** Opening MATERIALS PROVIDED block **
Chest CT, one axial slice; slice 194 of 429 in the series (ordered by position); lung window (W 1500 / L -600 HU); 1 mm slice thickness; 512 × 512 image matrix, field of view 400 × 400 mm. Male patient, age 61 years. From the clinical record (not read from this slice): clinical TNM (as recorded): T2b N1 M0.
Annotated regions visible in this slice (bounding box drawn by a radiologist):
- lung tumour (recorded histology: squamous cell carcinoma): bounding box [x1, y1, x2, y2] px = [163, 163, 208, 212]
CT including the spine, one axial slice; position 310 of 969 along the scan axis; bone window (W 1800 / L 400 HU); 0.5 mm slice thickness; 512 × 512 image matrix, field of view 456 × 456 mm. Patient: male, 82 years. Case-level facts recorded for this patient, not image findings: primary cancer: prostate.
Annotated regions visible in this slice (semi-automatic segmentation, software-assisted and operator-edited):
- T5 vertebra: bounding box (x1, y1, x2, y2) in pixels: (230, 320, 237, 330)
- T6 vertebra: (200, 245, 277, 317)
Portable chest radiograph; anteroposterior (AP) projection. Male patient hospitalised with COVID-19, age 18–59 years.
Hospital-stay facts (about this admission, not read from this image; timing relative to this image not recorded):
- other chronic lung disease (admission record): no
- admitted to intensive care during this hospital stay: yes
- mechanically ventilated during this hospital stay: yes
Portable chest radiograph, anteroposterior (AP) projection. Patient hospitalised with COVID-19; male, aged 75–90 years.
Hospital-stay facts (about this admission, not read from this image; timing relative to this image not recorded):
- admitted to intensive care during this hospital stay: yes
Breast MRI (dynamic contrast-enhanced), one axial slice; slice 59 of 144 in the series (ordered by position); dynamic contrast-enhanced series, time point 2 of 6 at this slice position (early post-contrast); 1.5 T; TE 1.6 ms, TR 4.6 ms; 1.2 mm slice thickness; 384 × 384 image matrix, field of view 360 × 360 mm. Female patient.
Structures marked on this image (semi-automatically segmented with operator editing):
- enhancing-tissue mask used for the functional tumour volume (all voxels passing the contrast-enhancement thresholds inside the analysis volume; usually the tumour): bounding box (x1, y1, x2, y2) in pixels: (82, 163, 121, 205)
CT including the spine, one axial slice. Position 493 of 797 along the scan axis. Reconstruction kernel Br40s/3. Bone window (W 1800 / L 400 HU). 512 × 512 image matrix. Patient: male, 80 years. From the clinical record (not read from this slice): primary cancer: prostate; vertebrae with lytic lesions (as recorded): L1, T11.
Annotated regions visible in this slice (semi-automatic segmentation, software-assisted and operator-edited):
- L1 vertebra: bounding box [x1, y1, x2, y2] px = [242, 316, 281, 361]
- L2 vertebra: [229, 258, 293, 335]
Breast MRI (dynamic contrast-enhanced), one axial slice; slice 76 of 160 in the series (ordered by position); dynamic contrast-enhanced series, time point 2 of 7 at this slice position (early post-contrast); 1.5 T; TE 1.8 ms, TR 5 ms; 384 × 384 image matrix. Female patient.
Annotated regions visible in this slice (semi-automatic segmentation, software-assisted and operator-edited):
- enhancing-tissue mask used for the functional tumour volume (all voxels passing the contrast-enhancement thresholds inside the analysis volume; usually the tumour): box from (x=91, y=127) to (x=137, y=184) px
** Closing MATERIALS PROVIDED block **
PROBLEM DESCRIPTION: Repeat the entries above verbatim, but only from the line that has "- T5 vertebra: bounding" down to the line that has "- mechanically ventilated", inclusive.

OUTPUT OF THE EXERCISE:
- T5 vertebra: bounding box (x1, y1, x2, y2) in pixels: (230, 320, 237, 330)
- T6 vertebra: (200, 245, 277, 317)
Portable chest radiograph; anteroposterior (AP) projection. Male patient hospitalised with COVID-19, age 18–59 years.
Hospital-stay facts (about this admission, not read from this image; timing relative to this image not recorded):
- other chronic lung disease (admission record): no
- admitted to intensive care during this hospital stay: yes
- mechanically ventilated during this hospital stay: yes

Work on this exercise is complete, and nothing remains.